## Source document
____

On noise, this is something that we’re really excited about for the sport in general. At minimum I think it gives us another tool to preserve riding access and I think if we use it right it could open up lots of new riding areas or stuff that’s been closed off to us in the past. We’ve had a number of folks approaching us, in the US and Europe, about creating new motocross riding areas near urban or suburban centers. We know we have a bunch of depositors that are interesting in the bikes for backyard tracks. So to be able to bring back off-road riding as a backyard sport the way that it was in the 1970s, that would be huge. The bikes, by the way, are not silent largely because of that gear reduction I mentioned earlier. They have kind of a turbine engine sound to them. It is nowhere near as loud as four-stroke. The sound doesn’t carry the same way. What it does do is give the rider the critical feedback they need on speed and torque, how much power they’re actually putting down. You can hear it from about a city block away. So in terms of trail safety, if you were on a gas bike you probably won’t hear it coming, but you won’t hear most bikes coming. But if you’re say an equestrian, a hiker, a mountain biker, you’ll hear this bike coming before you get mowed down. If you’re on a motocross track, you’ll still hear a sound that gives you the proper feedback you need, and makes riding fun.
So while these are some great advantages, the very concept here of the electric motor wasn’t reduced maintenance, wasn’t noise reduction, it was that you thought that if you matched the chassis performance of an existing bike, and put this type of motor in it you can actually go faster? It was originally a performance-based hypothesis here?

____

## Information shown
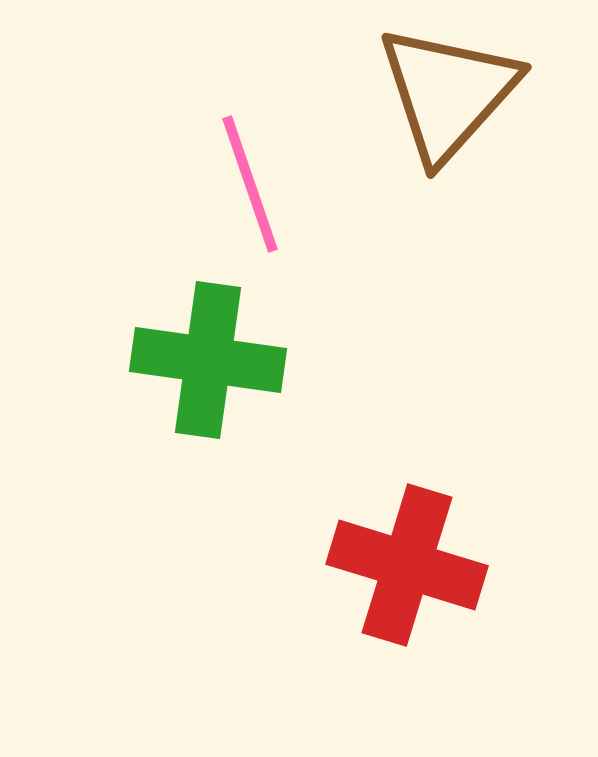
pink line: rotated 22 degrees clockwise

____

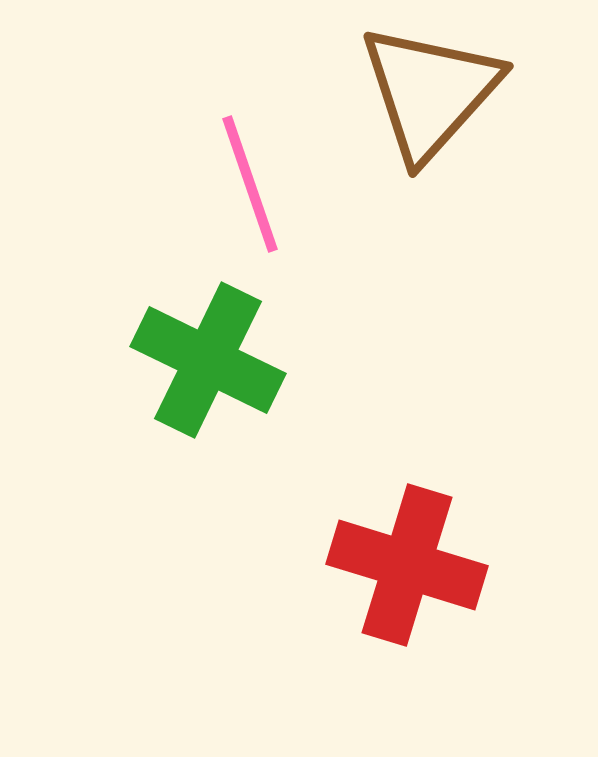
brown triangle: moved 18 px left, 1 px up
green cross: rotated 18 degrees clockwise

____

## Given instruction
Copy from the passage on the electric bike's noise the words from "So while these" up to and including "performance-based hypothesis here?".

## Reply to the exercise
So while these are some great advantages, the very concept here of the electric motor wasn’t reduced maintenance, wasn’t noise reduction, it was that you thought that if you matched the chassis performance of an existing bike, and put this type of motor in it you can actually go faster? It was originally a performance-based hypothesis here?